Bioassays.

The pathogenicities of S. entomophila, S. proteamaculans, and their derivatives toward the larvae of a range of the species belonging to the family Scarabaeidae, specifically the New Zealand grass grub (C. giveni), the manuka beetle (P. festiva and P. setosa), the African black beetle (Heteronychus arator), the redheaded cockchafer (Adoryphorus couloni), the Tasmanian grass grub (Acrossidius tasmaniae), and the chafer beetle (Odontria sp.), were bioassayed as follows. Healthy third-instar larvae were individually fed carrot cubes (∼3 mm³ for grass grub larvae and ∼2 mm³ for manuka beetle larvae) that had been rolled in a lawn of bacterial colonies grown overnight on LB agar, resulting in approximately 10⁷ CFU/carrot cube. Twelve larvae were used for each treatment. Larvae were fed treated carrot on day 1 and were transferred to fresh trays containing untreated carrot on days 3 and 6. The occurrence of disease symptoms, including a change in coloration from amber through to brown/black and feeding activity, was monitored on days 3, 6, and 12. S. entomophila strain A1MO2 and, when required, S. proteamaculans strain AGR96X were used in all bioassays as positive controls, with negative-control larvae being fed untreated carrot.

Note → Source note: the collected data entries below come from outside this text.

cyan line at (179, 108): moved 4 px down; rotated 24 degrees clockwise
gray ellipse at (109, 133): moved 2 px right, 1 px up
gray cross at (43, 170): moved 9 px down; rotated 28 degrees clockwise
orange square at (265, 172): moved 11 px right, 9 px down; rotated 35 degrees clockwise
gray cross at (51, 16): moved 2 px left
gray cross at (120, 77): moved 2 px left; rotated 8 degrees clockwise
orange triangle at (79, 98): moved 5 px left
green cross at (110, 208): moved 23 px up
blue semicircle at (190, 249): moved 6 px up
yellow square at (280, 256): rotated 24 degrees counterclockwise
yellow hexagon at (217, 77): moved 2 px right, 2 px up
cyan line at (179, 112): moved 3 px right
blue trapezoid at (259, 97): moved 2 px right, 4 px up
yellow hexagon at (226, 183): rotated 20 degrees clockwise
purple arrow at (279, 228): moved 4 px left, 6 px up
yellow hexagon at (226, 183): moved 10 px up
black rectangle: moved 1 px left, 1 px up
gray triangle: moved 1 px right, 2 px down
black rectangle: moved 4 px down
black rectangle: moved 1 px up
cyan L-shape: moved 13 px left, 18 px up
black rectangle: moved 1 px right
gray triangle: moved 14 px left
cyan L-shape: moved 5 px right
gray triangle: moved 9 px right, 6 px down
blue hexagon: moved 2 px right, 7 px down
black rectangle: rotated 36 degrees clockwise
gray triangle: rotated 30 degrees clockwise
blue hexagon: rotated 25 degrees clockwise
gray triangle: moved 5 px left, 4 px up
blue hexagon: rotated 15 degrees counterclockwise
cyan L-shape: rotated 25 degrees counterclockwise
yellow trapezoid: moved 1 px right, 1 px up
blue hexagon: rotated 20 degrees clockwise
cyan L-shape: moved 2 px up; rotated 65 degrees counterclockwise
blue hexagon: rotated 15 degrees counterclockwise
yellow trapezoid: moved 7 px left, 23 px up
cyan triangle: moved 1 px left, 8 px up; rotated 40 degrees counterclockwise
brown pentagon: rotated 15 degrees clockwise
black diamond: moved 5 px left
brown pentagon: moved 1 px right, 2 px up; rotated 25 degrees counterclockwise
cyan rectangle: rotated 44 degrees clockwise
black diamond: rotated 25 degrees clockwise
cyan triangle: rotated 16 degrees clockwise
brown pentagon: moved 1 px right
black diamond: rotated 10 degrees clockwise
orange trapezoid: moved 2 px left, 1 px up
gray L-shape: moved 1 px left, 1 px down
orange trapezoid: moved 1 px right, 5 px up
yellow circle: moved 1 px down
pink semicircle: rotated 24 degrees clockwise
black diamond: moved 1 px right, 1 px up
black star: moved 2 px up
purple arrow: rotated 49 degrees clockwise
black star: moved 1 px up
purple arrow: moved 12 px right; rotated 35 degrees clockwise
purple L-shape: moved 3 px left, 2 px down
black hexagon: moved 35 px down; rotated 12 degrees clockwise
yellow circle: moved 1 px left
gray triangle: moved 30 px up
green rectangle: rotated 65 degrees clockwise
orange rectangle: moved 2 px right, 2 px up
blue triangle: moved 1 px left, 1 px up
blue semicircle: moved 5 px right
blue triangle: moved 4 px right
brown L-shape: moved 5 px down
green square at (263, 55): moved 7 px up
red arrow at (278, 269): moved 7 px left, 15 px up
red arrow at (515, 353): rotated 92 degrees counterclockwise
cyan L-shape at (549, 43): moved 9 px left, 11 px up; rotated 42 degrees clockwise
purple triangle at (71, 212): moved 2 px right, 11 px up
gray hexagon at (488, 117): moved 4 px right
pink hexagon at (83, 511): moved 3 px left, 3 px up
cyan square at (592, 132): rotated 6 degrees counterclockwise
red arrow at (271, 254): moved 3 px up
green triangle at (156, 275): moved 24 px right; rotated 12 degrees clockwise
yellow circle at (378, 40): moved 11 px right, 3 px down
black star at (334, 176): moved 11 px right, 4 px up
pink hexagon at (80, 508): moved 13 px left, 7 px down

To satisfy Koch's postulates for AGR96X, bacteria isolated from diseased larvae were reisolated and bioassayed against healthy larvae to confirm their pathogenicity, and the process was repeated. Dose-response bioassays against C. giveni larvae were performed by pipetting 5-μl aliquots of serial dilutions (corresponding to 1 × 10¹ to 1 × 10⁶ CFU) of AGR96X onto the surfaces of carrot cubes (3 mm³). Bioassays were then undertaken as outlined above, except that larvae were transferred to new trays containing freshly cut carrot cubes after 24 h. Negative controls were treated with 5 μl of LB broth. For the assessment of mitomycin C-induced Afp and AfpX samples, 5-μl aliquots of filter-sterilized semipurified samples were pipetted onto the surfaces of carrot cubes (3 mm³) and bioassayed as outlined above. Three independent bioassays were conducted for each treatment. Because of the accessibility, vigor, and consistent feeding activity of C. giveni larvae, this species was used in preference to manuka beetle larvae for assessments of the pathobiology of AGR96X.